声音越来越轻,却字字戳中墨规子的心魔,“你做这一切,不是为了权力,是为了再也不要看到有人像灵汐一样,死在混乱与混沌里。”
守崖者残魂轻轻叹息,苍老的声音在崖间回荡:“墨规子,当年灵汐仙子陨落,你抱着她的残躯,在天道神域跪了三日三夜,求天道复活她,可天道因自由规则崩塌,根本无力回应。你从那时起,便不再信自由,不再信平衡,只信自己手中的掌控之力。”
墨规子的虚影开始颤抖,玄色的衣袍上,竟渗出点点血色泪痕。他捂着脸,指缝间漏出压抑的呜咽,哪里还有半分天道代行者的威严,只剩一个失去一切的可怜人:“我能怎么办?师兄走了,天道塌了,灵汐死了,万界都要完了……我只能抓,只能控制,把所有变数都掐死在摇篮里,只有这样,这方天地才能活下去!”
“你把掌控当成救赎,把偏执当成守护,可你亲手筑造的牢笼,困住了混沌,也困住了所有生灵。

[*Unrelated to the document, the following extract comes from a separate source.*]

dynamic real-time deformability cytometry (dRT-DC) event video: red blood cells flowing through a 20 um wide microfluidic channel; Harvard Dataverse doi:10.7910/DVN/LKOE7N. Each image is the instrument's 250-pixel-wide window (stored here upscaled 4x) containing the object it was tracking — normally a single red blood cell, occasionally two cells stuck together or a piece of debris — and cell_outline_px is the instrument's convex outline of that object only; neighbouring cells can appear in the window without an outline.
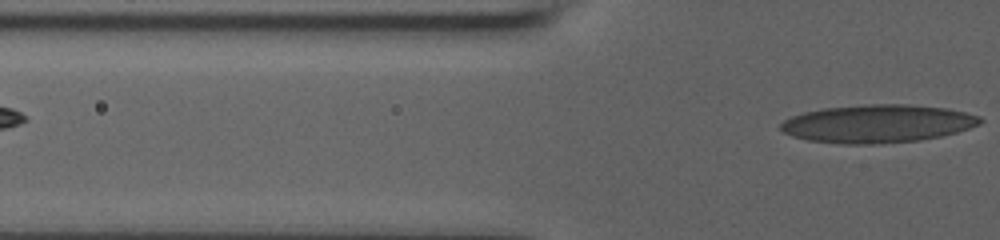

”凌无妄一步步走近,规则银丝从他指尖飘出,没有攻击,只是轻轻拂过墨规子的虚影,“你用谎言掩盖真相,用强制压制欲望,看似平息了混乱,却让众生变成了没有灵魂的傀儡,这不是守护,是另一种毁灭。”
“傀儡又如何?总比化为飞灰好!”墨规子猛地抬头,眼中血丝密布,“至少他们活着!至少万界还在!总比你当年的自由之道,带来的灭顶之灾强一万倍!”
话音落下,他骤然催动全部伪规之力,化作一张巨大的黑色囚笼,朝着凌无妄狠狠罩去。囚笼之上,刻满了三万年里他制定的所有强制规则,每一道纹路,都浸透着他的血泪与执念。

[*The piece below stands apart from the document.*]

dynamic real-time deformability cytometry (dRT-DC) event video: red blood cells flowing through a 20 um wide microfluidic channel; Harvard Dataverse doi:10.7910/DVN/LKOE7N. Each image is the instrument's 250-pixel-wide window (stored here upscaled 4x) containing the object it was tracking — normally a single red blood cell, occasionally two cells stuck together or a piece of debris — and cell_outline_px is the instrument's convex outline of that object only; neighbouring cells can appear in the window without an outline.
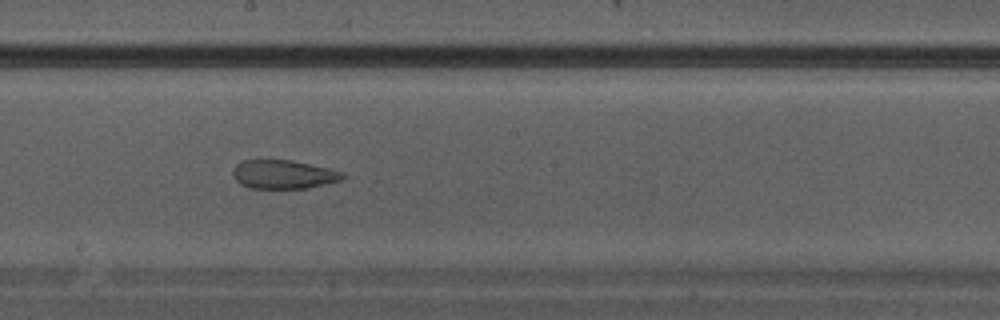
{"species": "Egyptian fruit bat (a non-hibernating species)", "species_latin": "Rousettus aegyptiacus", "temperature_condition": "warm", "stored_images_in_passage": 19, "camera_frame_rate_fps": 3000, "um_per_image_px": 0.085, "animal": {"sex": "male"}, "frame": {"image": 1, "passage_image": 14, "time_ms": 4.333, "image_size_px": [1000, 320], "cell_outline_px": [[348, 176], [340, 180], [308, 188], [252, 188], [240, 184], [236, 180], [232, 172], [236, 164], [244, 160], [292, 160], [328, 168], [344, 172]], "centroid_in_image_um": [24.11, 14.82], "position_along_channel_um": 224.1, "area_um2": 18.32}}
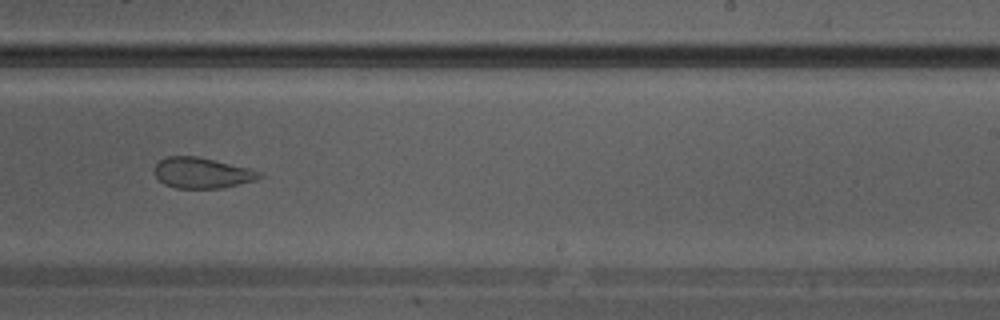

凌无妄没有躲闪,他看着囚笼逼近,规则之眼缓缓闭上,任由那冰冷的伪规之力缠上自己的肉身。寿元燃烧的剧痛席卷全身,他却笑了,那是一种释然的笑:“师弟,我终于懂了。你的控制,我的自由,从来都不是对立的,我们都只是困在执念里的可怜人,都想用自己的方式,救赎这方天地。”